Sometimes you wonder what's going on in someone else's head and as I layed there in the top bunk I wondered like there was no tomorrow.

I still couldn't get over the fact that Violet asked me a personal question....

A personal question!!

Meaning she was interested in my personal life!!

Then when she said she wished she had a mom like mine I was stunned.

Completly and utterly stunned.

I didn't know exactly what to say. All I could think was "what would a person say in this situation" and stupid me settled for the heaven thing.

I thought she would scoff and say how stupid that was and then give me the cold shoulder but instead she surprised me...

She agreed with me.

That's when I realized...

Violet wanted everything I had!

First my sister and now my mother, good god she wanted to steal my whole life!!

Sooner or later I came to my senses and realized that I was being stupid and there was much more to her comment than I was letting on.

I knew from the first day I met her that she didn't want me to pity her at all.

She literally told me my first day there.

"Don't be, I don't need your pity."

Her famous words.

I tried not to pity her, I really did but I just couldn't.

She went through so much in her life.

It was like her whole life was a battle and she was still left with the scars.

Scars that I, strangely, wanted to heal.

I wanted to heal every single one of her scars. I didn't know why. I just felt the strong urge to help her in every way that I could.

Funny how just hours before I was pointing out that there was nothing I could do to help her.

That she was all on her own...

At that moment I made the decision that Violet would not be on her own anymore. I was going to stick by her until the day we would finally leave from prison.

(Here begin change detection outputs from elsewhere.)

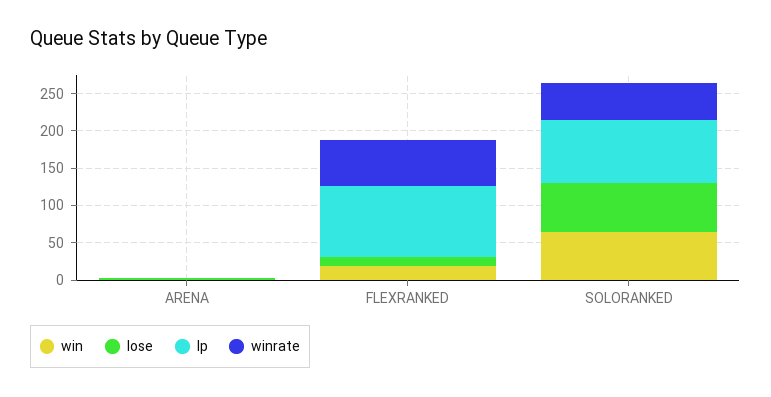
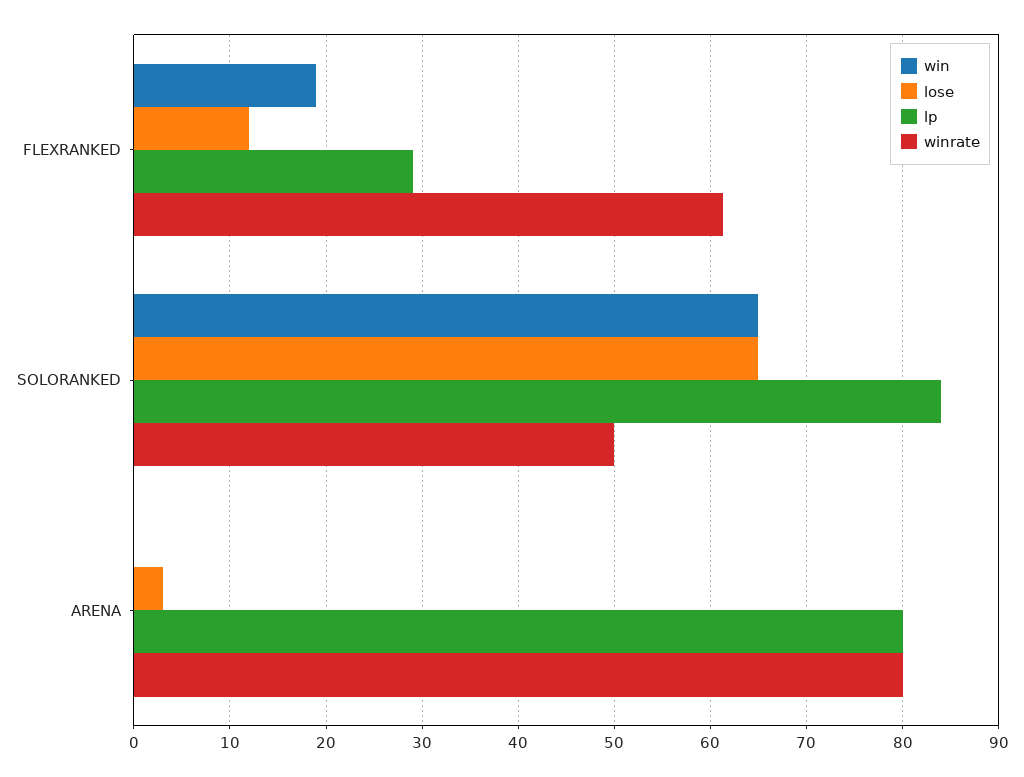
  {
    "win": {
      "ARENA": 0,
      "FLEXRANKED": 19,
      "SOLORANKED": 65
    },
    "lose": {
      "ARENA": 3,
      "FLEXRANKED": 12,
      "SOLORANKED": 65
    },
    "lp": {
-     "ARENA": 0,
+     "ARENA": 80,
-     "FLEXRANKED": 100,
+     "FLEXRANKED": 29,
      "SOLORANKED": 84
    },
    "winrate": {
-     "ARENA": 0,
+     "ARENA": 80,
      "FLEXRANKED": 61,
      "SOLORANKED": 50
    }
  }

I know what youre probably wondering.

"What the hell Avalon? She doesn't give a fuck about you that's why she let those guards take you away! Why are you sticking by her??"

Well, brutally honest readers, I didn't exactly know why I wanted to stick by the girl that scared me, confused me, and frustrated me. I had no idea why I wanted to heal all her wounds. I just knew what I knew.

Before I tried to save Violet I knew I had to get her out of that prison.

I had to get Violet out of there.

'If she stays here any longer alone....sooner or later she will be so lost in her thoughts and she will become more and more depressed. She wont want to live.' I thought in my head.

'Does Violet even want to live?' I pondered this complicated question and sat up. I leaned down over my bed and peaked down at Violet.

She was laying there, her limbs sprawled across the bed and her nose emitting loud obnoxious snores.